• [EXERCISE]: Update the pull request thread below by reproducing it from "Update language-management/index.md #1260" to "cover these changes.", with "Contributing Guide" changed to "Developer Guide".

***** EXTRACTED TEXT

Update language-management/index.md #1260

arhamm1 · 2025-11-20T20:53:19Z

Description

Usage

# Add snippet demonstrating usage

Checklist

I am familiar with the Contributing Guide.
New or Existing tests cover these changes.
The documentation is up to date with these changes.

Signed-off-by: Arham Mehta <[email protected]>

greptile-apps · 2025-11-20T20:54:27Z

Greptile Overview

Greptile Summary

This PR significantly expands the language management documentation with improved structure, detailed explanations, and practical code examples. The changes include:

Added comprehensive overview of language processing capabilities
Expanded prerequisites section with clearer resource requirements
Added multiple code examples demonstrating FastText language filtering
Added troubleshooting section for common issues

Issues found:

Incorrect import path: CommonCrawlWarcDownloader doesn't exist (should be CommonCrawlDownloadExtractStage)
Unused import: UrlFilter is imported but never used
Logic error in English filter example: The language field contains "[score, 'CODE']" format, not just the language code. The filter df['language'] == 'en' will never match.

Confidence Score: 2/5

Documentation-only changes that won't break runtime, but contain code examples that won't work as written
The PR improves documentation structure significantly, but contains an incorrect import path and a logic error in the English filter example that will cause code to not function as documented
docs/curate-text/process-data/language-management/index.md - lines 127-131 (incorrect import) and lines 180-183 (filter logic error)

Important Files Changed

File Analysis

Filename	Score	Overview
docs/curate-text/process-data/language-management/index.md	2/5	Documentation rewrite with improved structure but contains incorrect import path and incorrect usage example for filtering by language code

Sequence Diagram

sequenceDiagram
    participant User as User Code
    participant Pipeline as Pipeline
    participant JsonlReader as JsonlReader
    participant ScoreFilter as ScoreFilter
    participant FastTextLangId as FastTextLangId
    participant JsonlWriter as JsonlWriter

    User->>Pipeline: Create pipeline
    User->>Pipeline: add_stage(JsonlReader)

**********
***** DATA EXTRACT

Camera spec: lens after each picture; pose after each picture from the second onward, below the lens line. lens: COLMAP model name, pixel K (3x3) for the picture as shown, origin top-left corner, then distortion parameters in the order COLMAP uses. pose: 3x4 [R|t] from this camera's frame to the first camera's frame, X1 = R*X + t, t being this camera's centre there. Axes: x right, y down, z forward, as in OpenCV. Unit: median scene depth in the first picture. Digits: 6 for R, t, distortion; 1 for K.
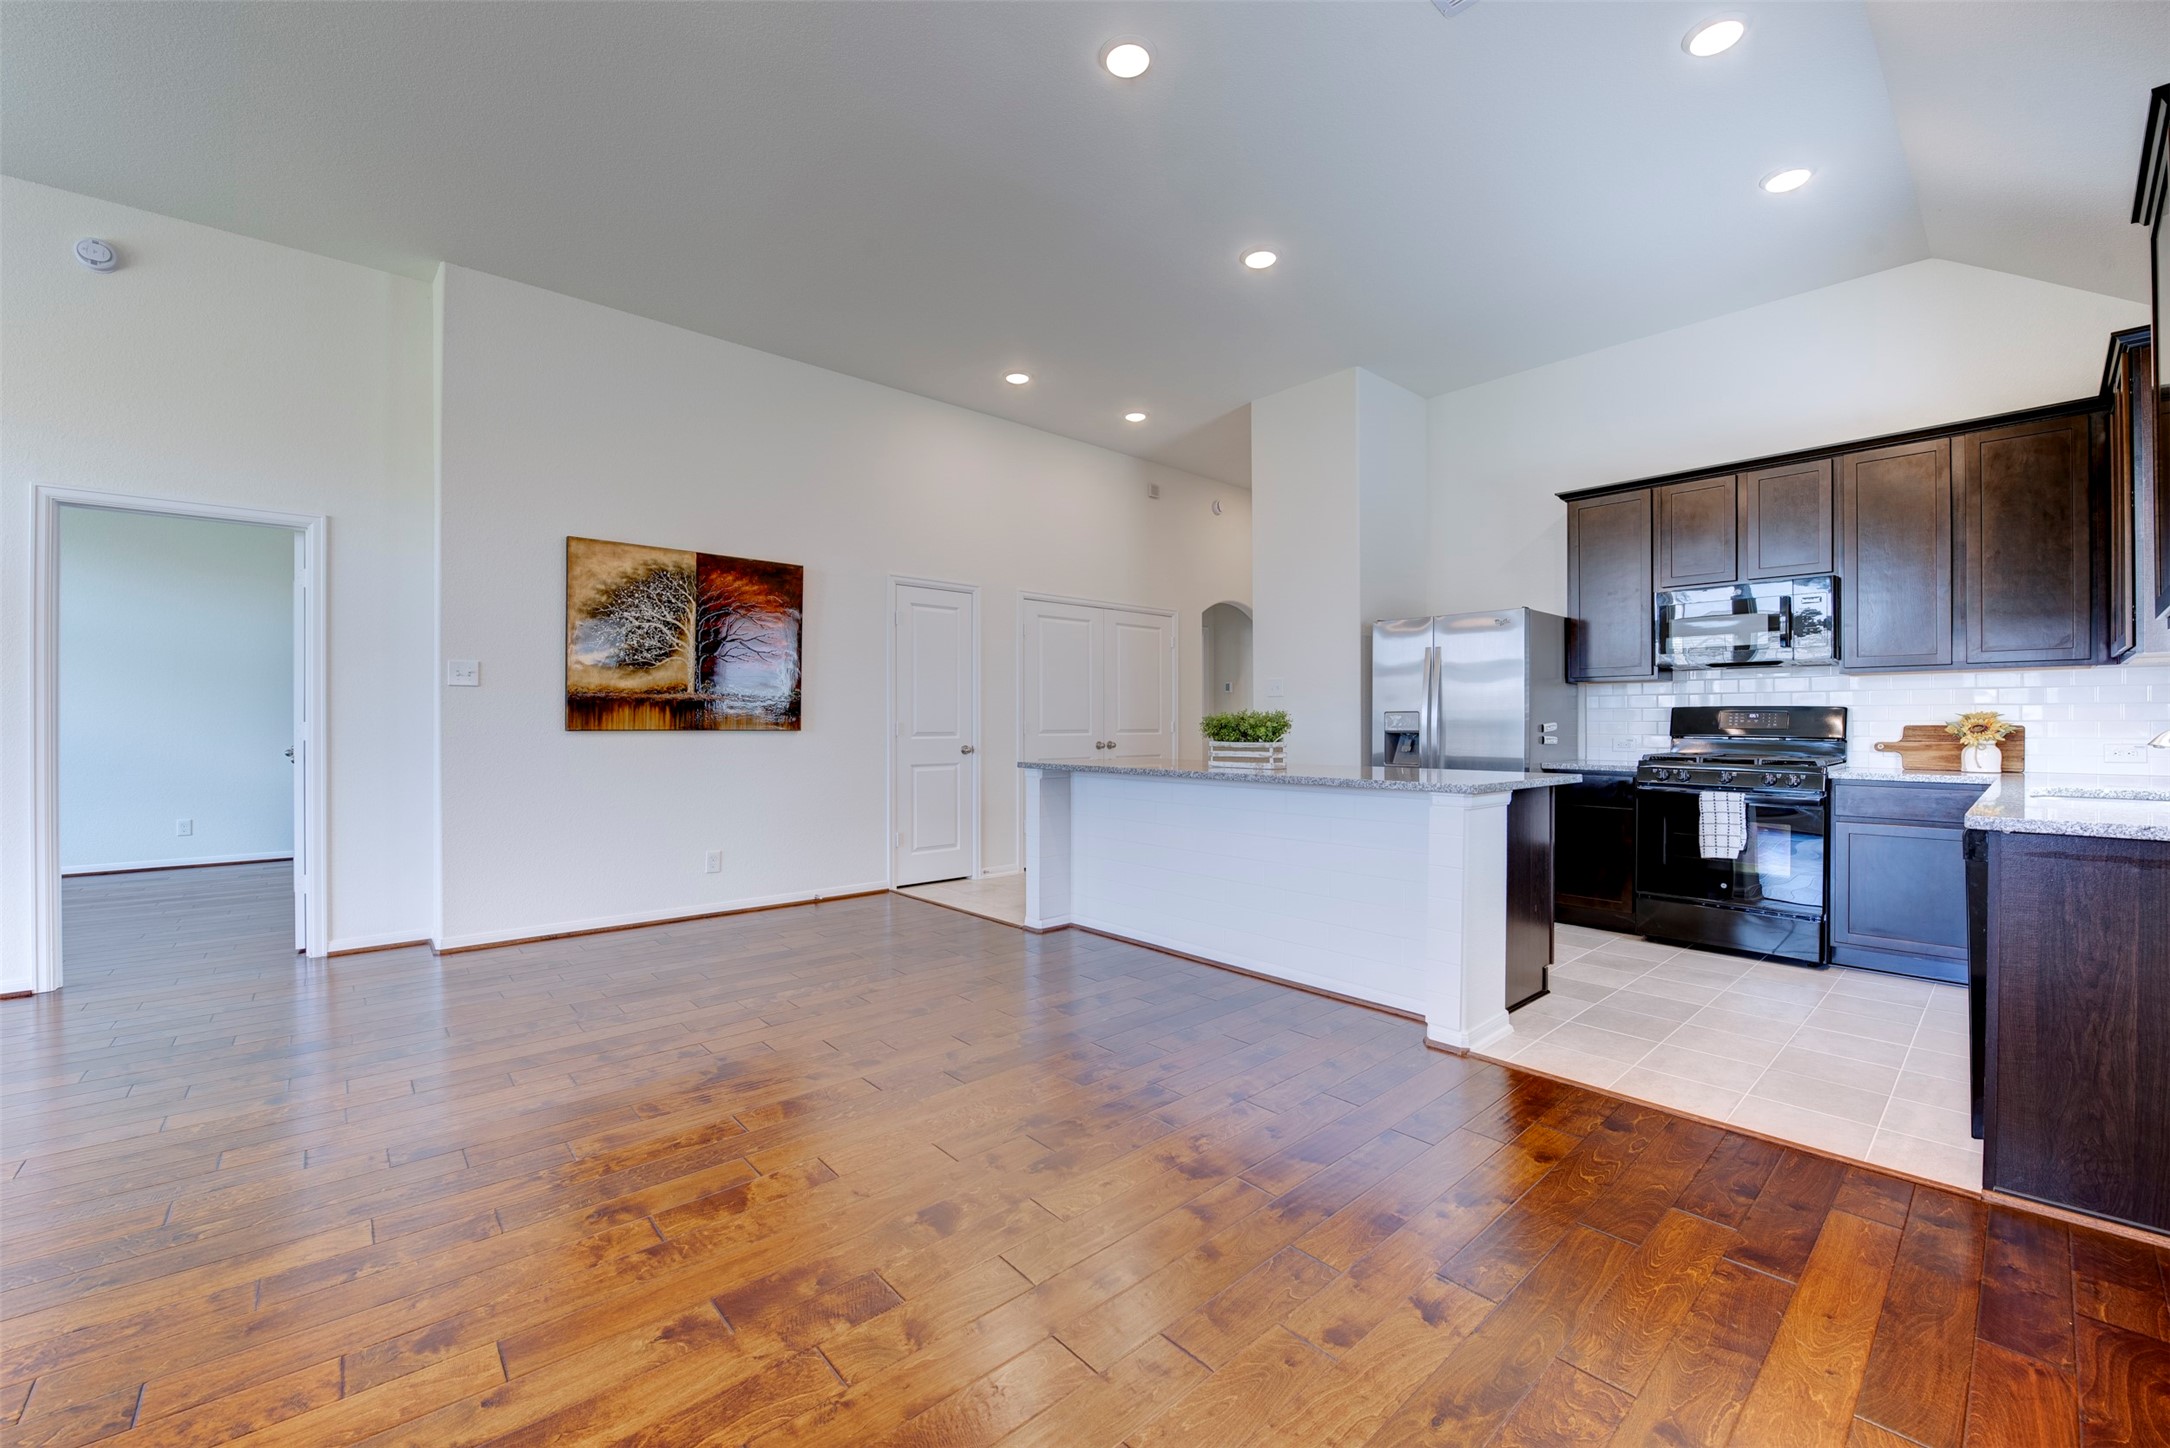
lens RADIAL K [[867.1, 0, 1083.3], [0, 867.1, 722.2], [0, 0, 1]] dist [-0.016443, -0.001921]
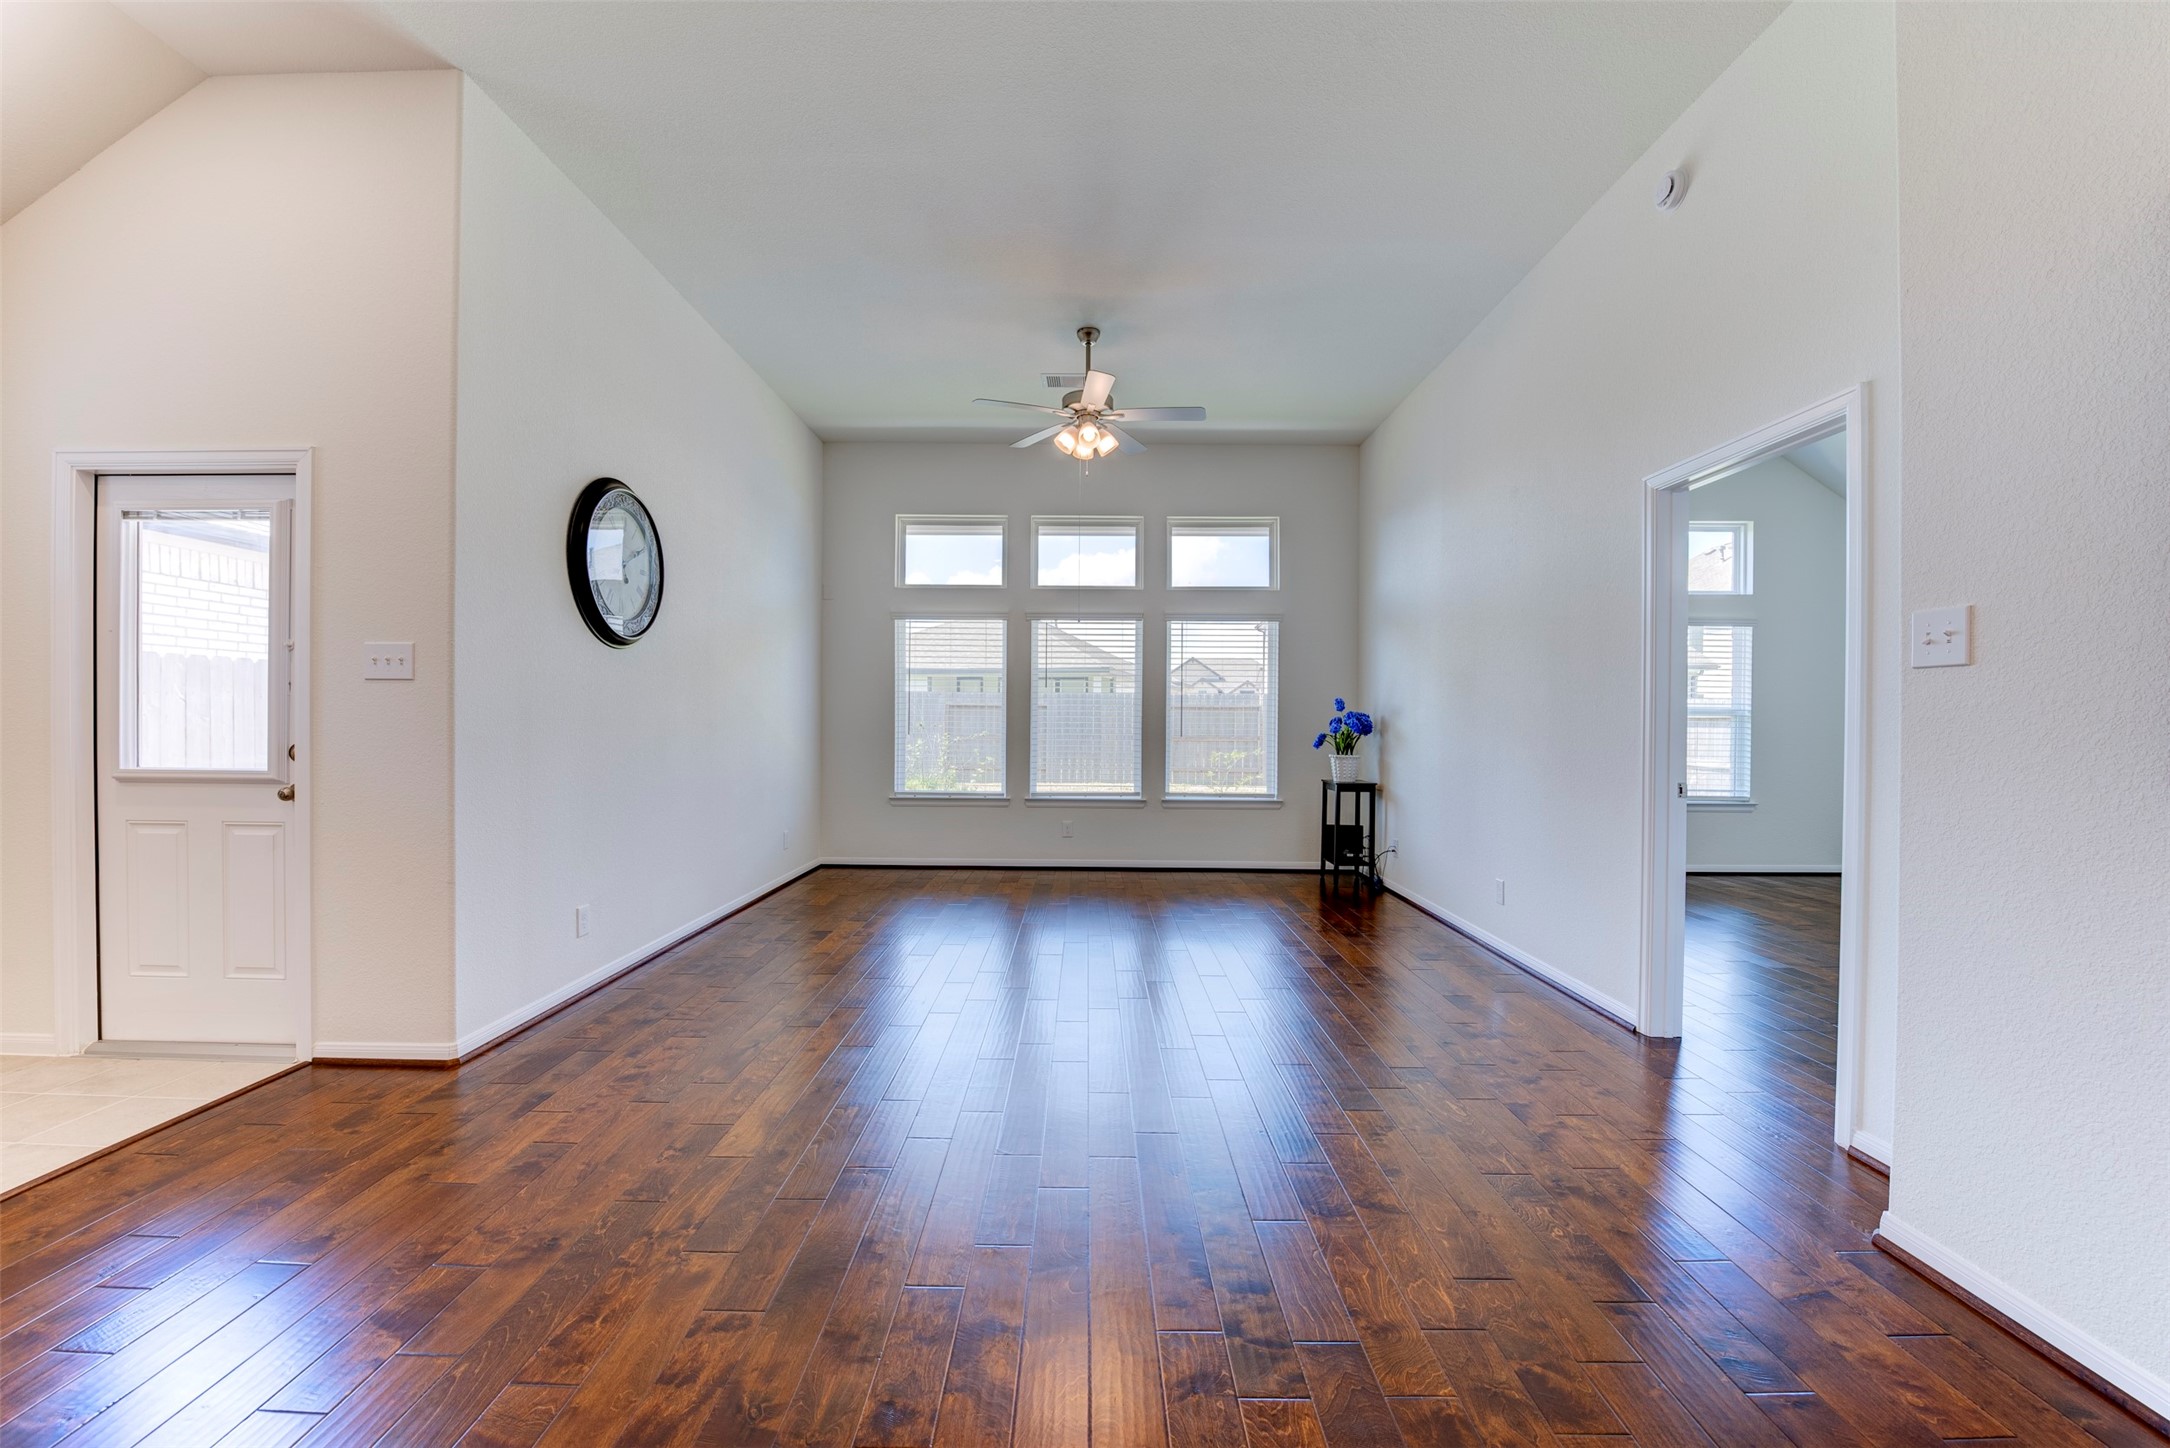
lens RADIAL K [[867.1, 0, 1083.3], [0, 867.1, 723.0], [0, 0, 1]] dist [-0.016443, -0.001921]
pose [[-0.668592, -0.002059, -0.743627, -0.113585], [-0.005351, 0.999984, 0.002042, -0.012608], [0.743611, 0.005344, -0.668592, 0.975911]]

**********

• [THE ANSWER]:
Update language-management/index.md #1260

arhamm1 · 2025-11-20T20:53:19Z

Description

Usage

# Add snippet demonstrating usage

Checklist

I am familiar with the Developer Guide.
New or Existing tests cover these changes.